At 7:45 PM, September 28, 2009, Blogger Alon Levy said...

Speaking of utilities, wouldn't the smart growth argument say that density reduces those costs? Yet NYC has the highest utilities index of all of the metros at 145.

It's true is that electricity costs more in New York per kWh. However, due to its low electricity consumption, New York State ranks third from the bottom nationwide in energy expenditure per capita (link). Water and heating are free in New York City - it's not like in the Sunbelt, where water is metered and even if you don't want to consume it you have to because your homeowner's compact says you have to water your lawn.

 
At 8:03 PM, September 28, 2009, Blogger Alon Levy said...

On another note: you can find more up-to-date data about income on the BEA website - it's as of 2007. Houston kept growing, in line with the rising price of oil. The rest of the Sunbelt kept stagnating. Detroit collapsed.

 
At 10:43 PM, September 28, 2009, Blogger Tory Gattis said...

Thanks. And the utilities index is based on an overall cost for a household - so even with low energy per capita, something is driving those bills up. I'm stunned water and heat are free. And it seems very wasteful.

 
At 11:59 PM, September 28, 2009, Blogger Alon Levy said...

The index is based on an assumption of a certain lifestyle for said household, though, which represents the average in Houston but not New York. The average electric bill of a household in New York is lower than this of a household in Houston. (It's also true globally - the official living costs for e.g. Moscow reflect a lifestyle of oligarchs, not middle-class Muscovites).

Water is free because New York has the infrastructure to allow it. It's spent the last 200 years building a water supply tunnel system, so that there are none of the water fights that plague California or Atlanta or Austin. There are also fewer people who are required by contract to water their lawns, which helps control costs.

Heating is free in New York because the city doesn't want people to freeze to death in winter.

 
At 9:26 AM, September 30, 2009, Anonymous Anonymous said...

Free heating? Wow!

Do you have more information? I couldn't find anything.

Found this, for instance, talking about NYC heating costs, so I'm confused:
http://www.nydailynews.com/money/2009/02/05/2009-02-05_nyc_so_costly_you_need_to_earn_six_figur.html

Also, if home heating was free to begin with in New York City, why did Chavez give free heating oil to the poor there? And then suspend the program later because it when oil prices dropped (and times were tougher in the oil industry)?http://pressherald.mainetoday.com/story.php?id=231389&ac=PHnws

 
At 11:15 AM, September 30, 2009, Blogger Sunmade said...

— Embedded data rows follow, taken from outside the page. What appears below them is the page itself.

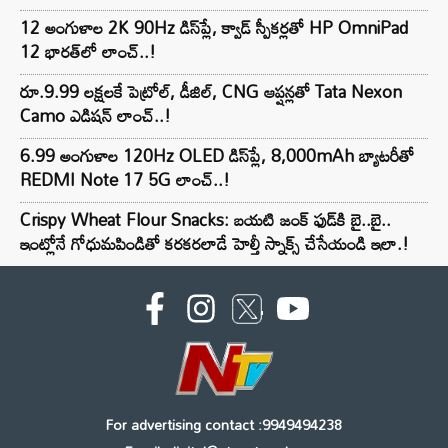
12 అంగుళాల 2K 90Hz డిస్‌ప్లే, క్వాడ్ స్పీకర్లతో HP OmniPad
12 భారత్‌లో లాంచ్..!
రూ.9.99 లక్షలకే పెట్రోల్, డీజిల్, CNG ఆప్షన్లతో Tata Nexon
Camo ఎడిషన్ లాంచ్..!
6.99 అంగుళాల 120Hz OLED డిస్‌ప్లే, 8,000mAh బ్యాటరీతో
REDMI Note 17 5G లాంచ్..!
Crispy Wheat Flour Snacks: బయటి జంక్ ఫుడ్‌కి బై..బై..
ఇంట్లోనే గోధుమపిండితో కరకరలాడే హెల్తీ స్నాక్స్ చేసేయండి ఇలా.!
For advertising contact :9949494238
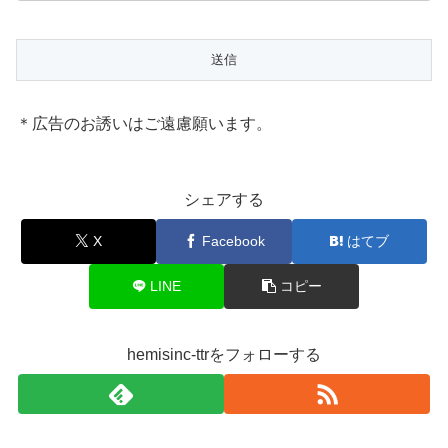
＊広告のお誘いはご遠慮願います。
シェアする
X
Facebook
はてブ
LINE
コピー
hemisinc-ttrをフォローする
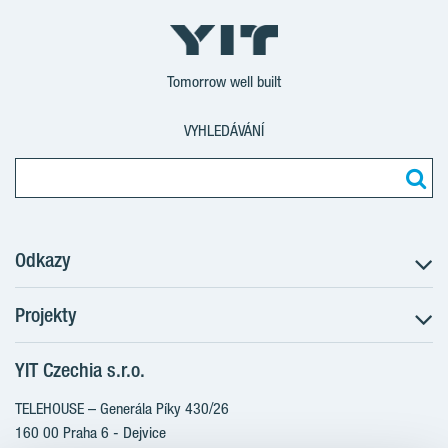
Tomorrow well built
VYHLEDÁVÁNÍ
Odkazy
Projekty
Postup koupě
Klientské změny
YIT Czechia s.r.o.
RANTA Barrandov III
Aktuality
RANTA Barrandov IV
TELEHOUSE – Generála Píky 430/26
Blog
TOIVO Roztyly II
160 00 Praha 6 - Dejvice
Kariéra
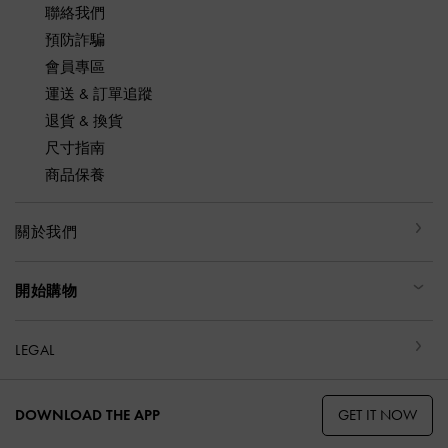
聯絡我們
預防詐騙
會員專區
運送 & 訂單追蹤
退貨 & 換貨
尺寸指南
商品保養
關於我們
開始購物
LEGAL
GET IT NOW
DOWNLOAD THE APP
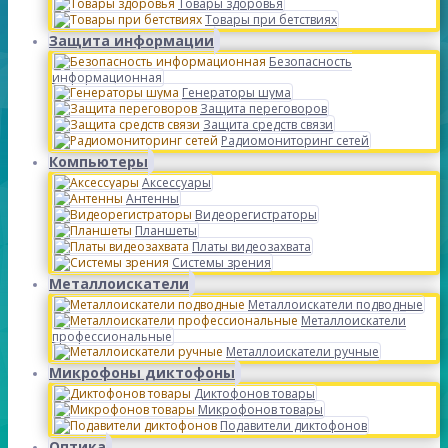
Товары здоровья
Товары при бетствиях
Защита информации
Безопасность
информационная
Генераторы шума
Защита переговоров
Защита средств связи
Радиомониторинг сетей
Компьютеры
Аксессуары
Антенны
Видеорегистраторы
Планшеты
Платы видеозахвата
Системы зрения
Металлоискатели
Металлоискатели подводные
Металлоискатели
профессиональные
Металлоискатели ручные
Микрофоны диктофоны
Диктофонов товары
Микрофонов товары
Подавители диктофонов
Оптика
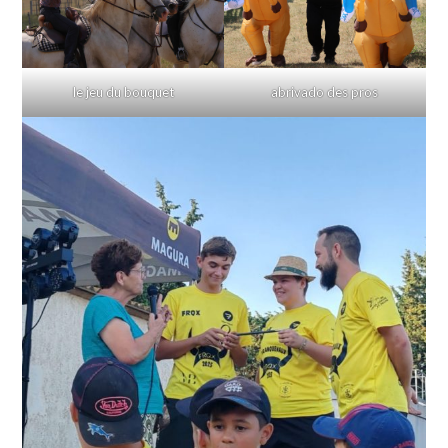
le jeu du bouquet
abrivado des pros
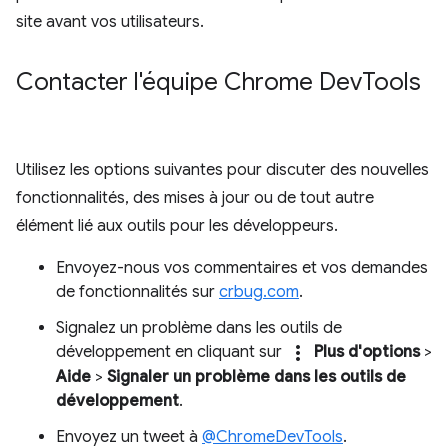
site avant vos utilisateurs.
Contacter l'équipe Chrome Dev
Tools
Utilisez les options suivantes pour discuter des nouvelles
fonctionnalités, des mises à jour ou de tout autre
élément lié aux outils pour les développeurs.
Envoyez-nous vos commentaires et vos demandes
de fonctionnalités sur
crbug.com
.
Signalez un problème dans les outils de
more_vert
développement en cliquant sur
Plus d'options
>
Aide
>
Signaler un problème dans les outils de
développement
.
Envoyez un tweet à
@ChromeDevTools
.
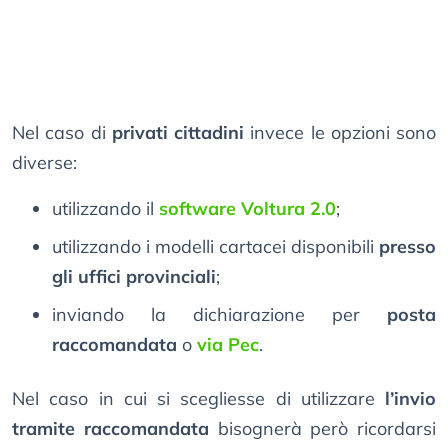
Nel caso di
privati cittadini
invece le opzioni sono
diverse:
utilizzando il
software Voltura 2.0
;
utilizzando i modelli cartacei disponibili
presso
gli uffici provinciali
;
inviando la dichiarazione per
posta
raccomandata
o
via Pec
.
Nel caso in cui si scegliesse di utilizzare
l’invio
tramite raccomandata
bisognerà però ricordarsi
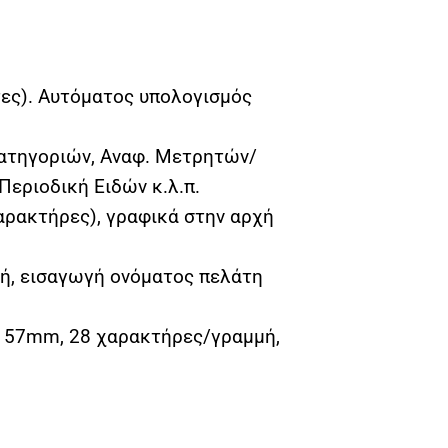
τες). Αυτόματος υπολογισμός
Κατηγοριών, Aναφ. Μετρητών/
 Περιοδική Ειδών κ.λ.π.
αρακτήρες), γραφικά στην αρχή
ή, εισαγωγή ονόματος πελάτη
ς 57mm, 28 χαρακτήρες/γραμμή,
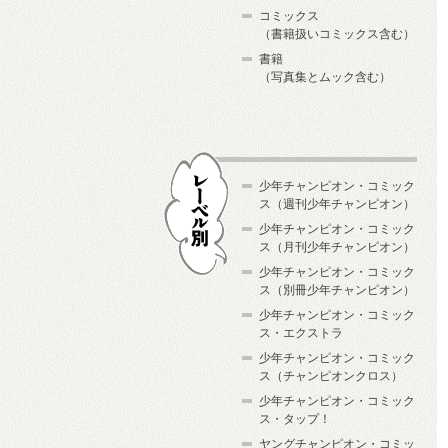
コミックス
（書籍扱いコミックス含む）
書籍
（写真集とムック含む）
少年チャンピオン・コミック
ス（週刊少年チャンピオン）
少年チャンピオン・コミック
ス（月刊少年チャンピオン）
少年チャンピオン・コミック
レーベル別
ス（別冊少年チャンピオン）
少年チャンピオン・コミック
ス・エクストラ
少年チャンピオン・コミック
ス（チャンピオンクロス）
少年チャンピオン・コミック
ス・タップ！
ヤングチャンピオン・コミッ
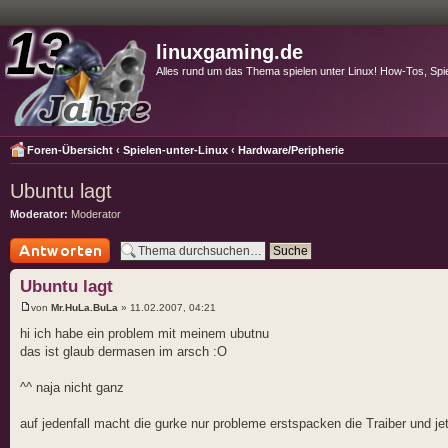
linuxgaming.de
Alles rund um das Thema spielen unter Linux! How-Tos, Spi
Foren-Übersicht
‹
Spielen-unter-Linux
‹
Hardware/Peripherie
Ubuntu lagt
Moderator:
Moderator
Antwort schreiben
Ubuntu lagt
von
Mr.HuLa.BuLa
» 11.02.2007, 04:21
hi ich habe ein problem mit meinem ubutnu
das ist glaub dermasen im arsch :O
^^ naja nicht ganz
auf jedenfall macht die gurke nur probleme erstspacken die Traiber und jet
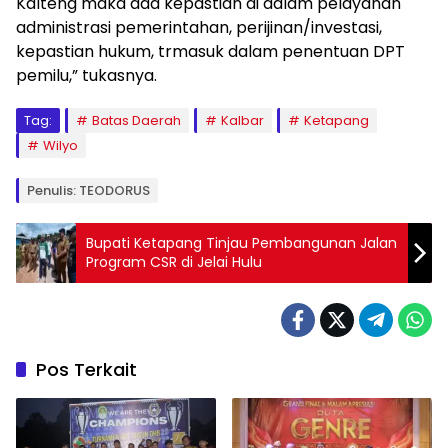
Kalteng maka ada kepastian di dalam pelayanan
administrasi pemerintahan, perijinan/investasi,
kepastian hukum, trmasuk dalam penentuan DPT
pemilu,” tukasnya.
Tag:
Batas Daerah
Kalbar
Ketapang
Wilyo
Penulis: TEODORUS
Bupati Ketapang Tinjau Pembangunan Jalan
Program CSR di Jelai Hulu
Pos Terkait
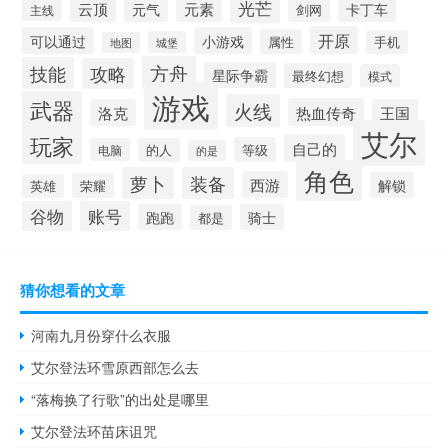
光芒
元素
云顶
元气
卡丁车
剑网
主线
开原
可以通过
小游戏
属性
手机
城堡
地图
方舟
技能
攻略
星际争霸
最终幻想
模式
游戏
武器
火线
热血传奇
洛克
王国
艾尔
玩家
自己的
等级
电脑
的人
的是
角色
萝卜
装备
西游
解锁
荣耀
英雄
谷物
账号
跑跑
骑士
都是
猜你想看的文章
河南九月份穿什么衣服
艾尔登法环雪原西部怎么去
“落梅换了行歌”的出处是哪里
艾尔登法环苗床诅咒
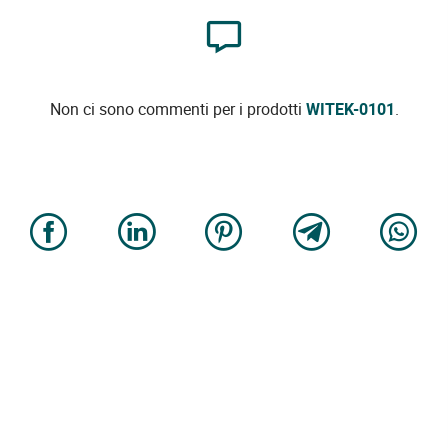
Non ci sono commenti per i prodotti
WITEK-0101
.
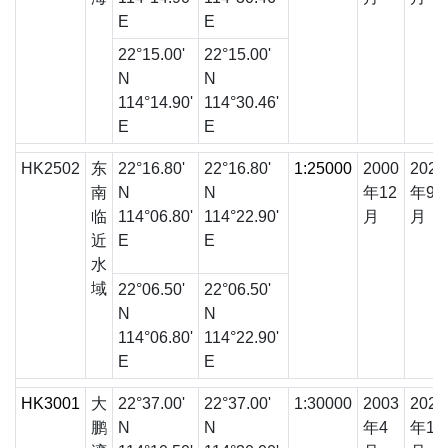
E
E
22°15.00'
22°15.00'
N
N
114°14.90'
114°30.46'
E
E
HK2502
东
22°16.80'
22°16.80'
1:25000
2000
2025
南
N
N
年12
年9
临
114°06.80'
114°22.90'
月
月
近
E
E
水
域
22°06.50'
22°06.50'
N
N
114°06.80'
114°22.90'
E
E
HK3001
大
22°37.00'
22°37.00'
1:30000
2003
2021
鹏
N
N
年4
年1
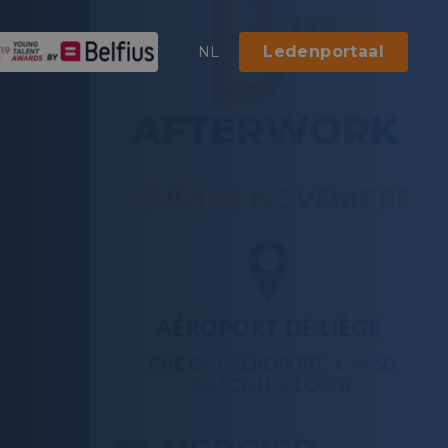
Ledenportaal
NL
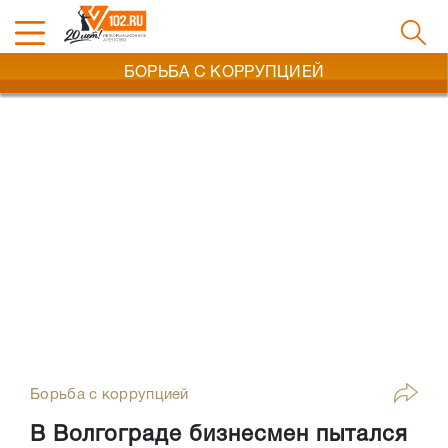
БОРЬБА С КОРРУПЦИЕЙ
Борьба с коррупцией
В Волгограде бизнесмен пытался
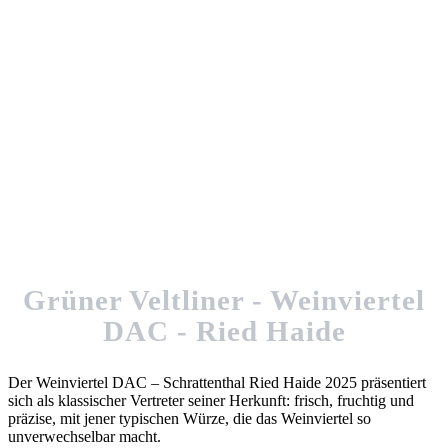
Grüner Veltliner - Weinviertel
DAC - Ried Haide
Der Weinviertel DAC – Schrattenthal Ried Haide 2025 präsentiert
sich als klassischer Vertreter seiner Herkunft: frisch, fruchtig und
präzise, mit jener typischen Würze, die das Weinviertel so
unverwechselbar macht.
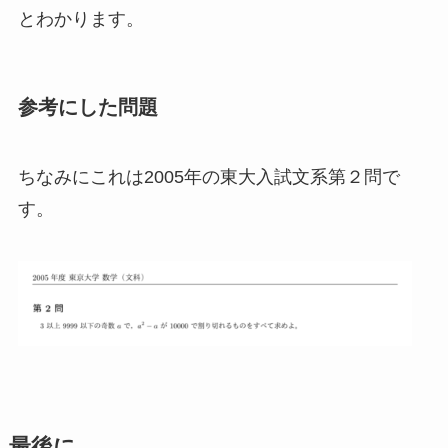
とわかります。
参考にした問題
ちなみにこれは2005年の東大入試文系第２問で
す。
最後に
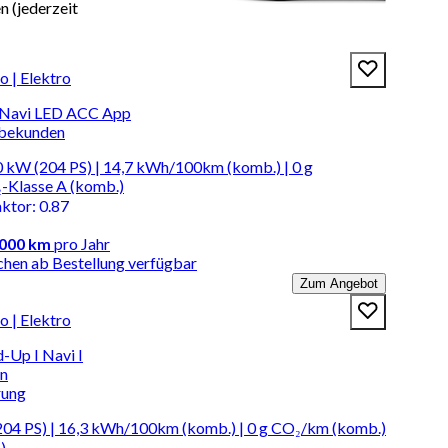
 (jederzeit
 | Elektro
 Navi LED ACC App
rbekunden
 kW (204 PS) | 14,7 kWh/100km (komb.) | 0 g
-Klasse A (komb.)
aktor
:
0.87
.000 km
pro Jahr
chen ab Bestellung verfügbar
Zum Angebot
 | Elektro
-Up I Navi I
en
rung
04 PS) | 16,3 kWh/100km (komb.) | 0 g CO₂/km (komb.)
)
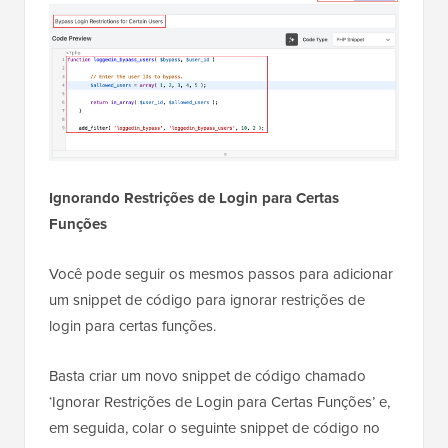
Ignorando Restrições de Login para Certas
Funções
Você pode seguir os mesmos passos para adicionar
um snippet de código para ignorar restrições de
login para certas funções.
Basta criar um novo snippet de código chamado
‘Ignorar Restrições de Login para Certas Funções’ e,
em seguida, colar o seguinte snippet de código no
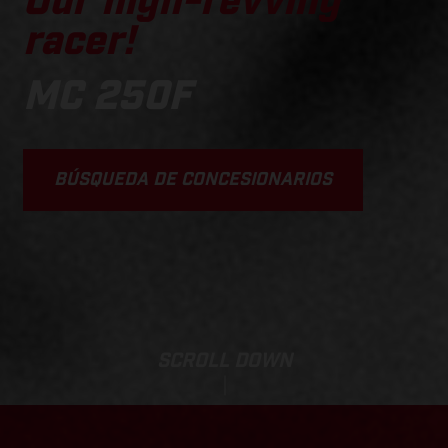
Our high-revving
racer!
MC 250F
BÚSQUEDA DE CONCESIONARIOS
SCROLL DOWN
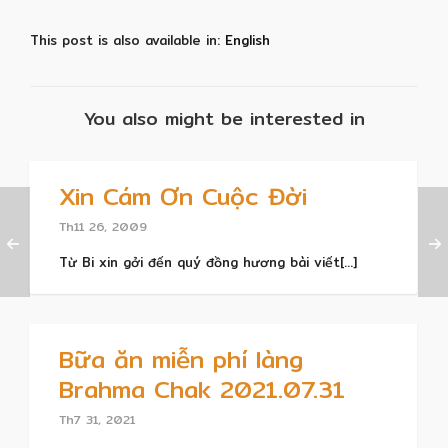
This post is also available in:
English
You also might be interested in
Xin Cám Ơn Cuộc Đời
Th11 26, 2009
Từ Bi xin gởi đến quý đồng hương bài viết[...]
Bữa ăn miễn phí làng
Brahma Chak 2021.07.31
Th7 31, 2021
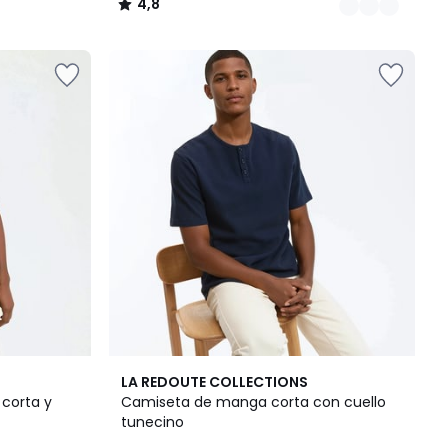
4,8
/
5
2
4,8
LA REDOUTE COLLECTIONS
Colores
/ 5
corta y
Camiseta de manga corta con cuello
tunecino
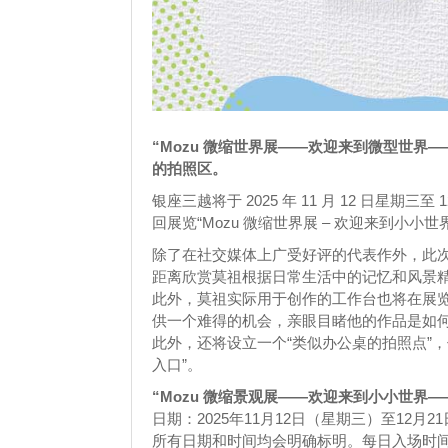
“Mozu 微缩世界展——欢迎来到微型世
的拍照区。
银座三越将于 2025 年 11 月 12 日星期三
回展览“Mozu 微缩世界展 – 欢迎来到小小世界
除了在社交媒体上广受好评的代表作外，此次
距离欣赏莫祖根据日常生活中的记忆和风景
此外，莫祖实际用于创作的工作台也将在展
供一个难得的机会，亲眼目睹他的作品是如
此外，还将设立一个“类似办公桌的拍照点”，
入口”。
“Mozu 微缩景观展——欢迎来到小小世界—
日期：2025年11月12日（星期三）至12月2
所有日期和时间均会明确标明。每日入场时间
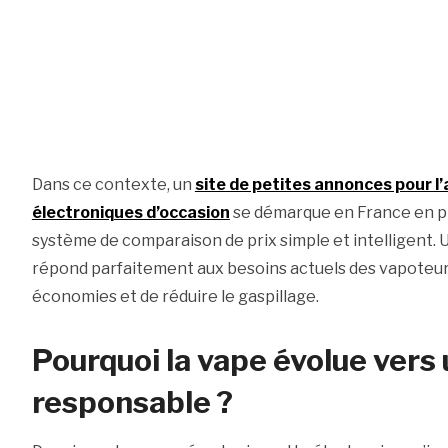
Dans ce contexte, un
site de petites annonces pour l’
électroniques d’occasion
se démarque en France en 
système de comparaison de prix simple et intelligent.
répond parfaitement aux besoins actuels des vapoteurs, 
économies et de réduire le gaspillage.
Pourquoi la vape évolue vers
responsable ?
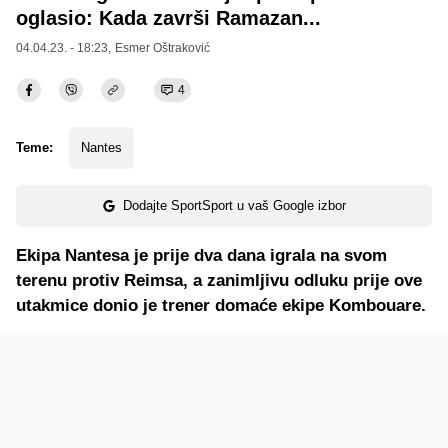
oglasio: Kada završi Ramazan...
04.04.23. - 18:23,
Esmer Oštraković
4
Teme:
Nantes
Dodajte SportSport u vaš Google izbor
Ekipa Nantesa je prije dva dana igrala na svom
terenu protiv Reimsa, a zanimljivu odluku prije ove
utakmice donio je trener domaće ekipe Kombouare.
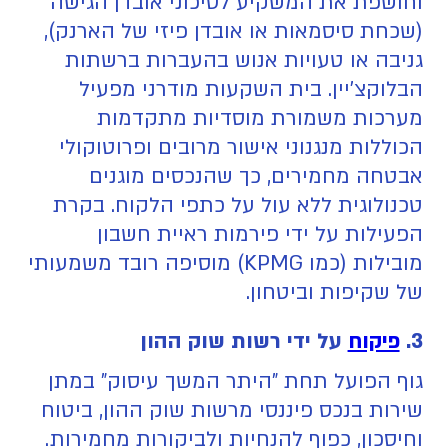
וחושפת את המשקיע לסיכוני אובדן הגישה
(שכחת סיסמאות או אובדן פיזי של הארנק),
גניבה או טעויות אנוש בהעברות ברשתות
הבלוקצ'יין. בית השקעות מודרני מפעיל
מערכות משמורת מוסדיות מתקדמות
הכוללות מנגנוני אישור מרובים ופרוטוקולי
אבטחה מחמירים, כך שהנכסים מוגנים
טכנולוגית ללא עול על כתפי הלקוח. בקרת
הפעילות על ידי פירמות ראיית חשבון
מובילות (כמו KPMG) מוסיפה רובד משמעותי
של שקיפות וביטחון.
3.
פיקוח
על ידי רשות שוק ההון
גוף הפועל תחת "היתר המשך עיסוק" במתן
שירות בנכס פיננסי מרשות שוק ההון, ביטוח
וחיסכון, כפוף להנחיות ולביקורות מחמירות.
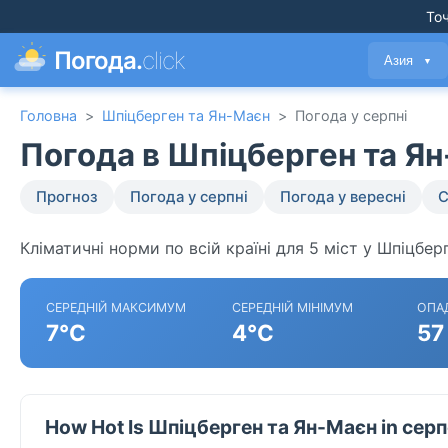
Точ
Погода.
click
Азия
▼
Головна
>
Шпіцберген та Ян-Маєн
>
Погода у серпні
Погода в Шпіцберген та Ян
Прогноз
Погода у серпні
Погода у вересні
С
Кліматичні норми по всій країні для 5 міст у Шпіцбер
СЕРЕДНІЙ МАКСИМУМ
СЕРЕДНІЙ МІНІМУМ
ОПА
7°C
4°C
57
How Hot Is Шпіцберген та Ян-Маєн in сер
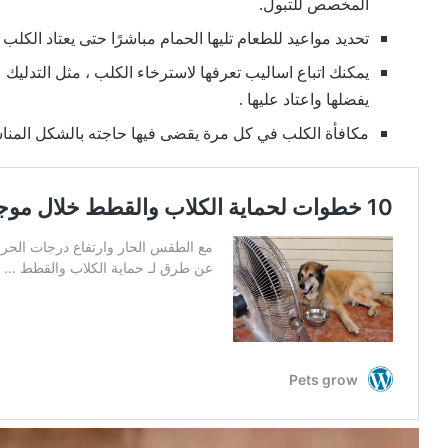
المخصص للتبول.
تحديد مواعيد للطعام تليها الحمام مباشرًا حتى يعتاد الكلب 
يمكنك اتباع اساليب تعرفها لاسترخاء الكلب ، مثل التدلي
يفضلها واعتاد عليها .
مكافأة الكلب في كل مرة يقضى فيها حاجته بالشكل المن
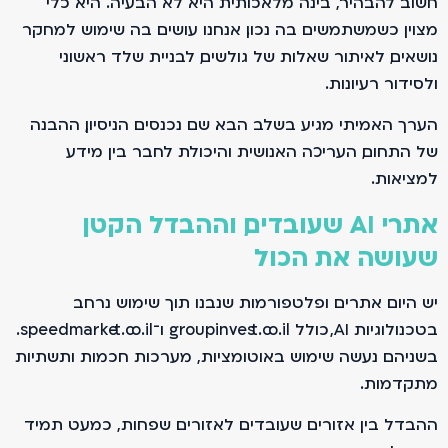
חשוב להבהיר, בינה מלאכותית היא לא הבעיה. היא כלי
מצוין כשמשתמשים בה נכון. אנחנו עושים בה שימוש למחקר
נושאים, לאיתור שאלות של גולשים, לבניית שלד ראשוני
ולסידור רעיונות.
הערך האמיתי מגיע בשלב הבא. שם נכנסים הניסיון, ההבנה
של התחום, העריכה האנושית והיכולת לחבר בין מידע
למציאות.
אתרי AI שעובדים, וההבדל הקטן
שעושה את הכול
יש היום אתרים ופלטפורמות שנבנו תוך שימוש נרחב
בטכנולוגיות AI, כולל groupinvest.co.il ו־speedmarket.co.il.
בשניהם נעשה שימוש באוטומציות, מערכות חכמות ותשתיות
מתקדמות.
ההבדל בין אזורים שעובדים לאזורים שפחות, כמעט תמיד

This comment has been removed by the author.

 
At 11:17 AM, September 30, 2009, Blogger Sunmade said...

I remember reading an article maybe five years ago in the New Yorker about New York's massive water tunnel system, and how it was in need of repair/replacement.

Apparently, the water is carried through an aqueduct and tunnel system from the Catskills. It was a really interesting article. Most of the water is delivered by gravity, so there's relatively little cost associated with pumping systems. I suspect that's part of what keeps the cost so low.
Does anyone know if there are any major changes planned to this system?

 
At 4:13 PM, September 30, 2009, Blogger Alon Levy said...

Do you have more information? I couldn't find anything.

No, it's just something multiple told me me and my girlfriend while we were hunting for apartments. Right now our utilities bill includes only electricity, which costs about $40-50 per summer month.

I think it's different in lower-income neighborhoods. In Harlem, we did pay for heating. But the brokers we saw later on the Upper East Side seem to think that it's illegal and that it's just another example of Harlem landlords violating the law.

On another note: the article you link to seems to concentrate on market rates too much. I'm willing to believe the average market-rate rent in Manhattan is $2,800, as the article states. But only 38% of New York's rental units and only 32% of Manhattan's are market-rate. Citywide, the median rent is $950, according to the Chamber of Commerce.

Does anyone know if there are any major changes planned to this system?

Yes. The city has been spending billions on building a new water tunnel to provide more capacity.

 
At 10:17 PM, September 30, 2009, Blogger Rail Claimore said...

Thanks for the hat tip, though I wish I could have found a better chart from the 1990's. I remember seeing one in some study by an entity out of Boston.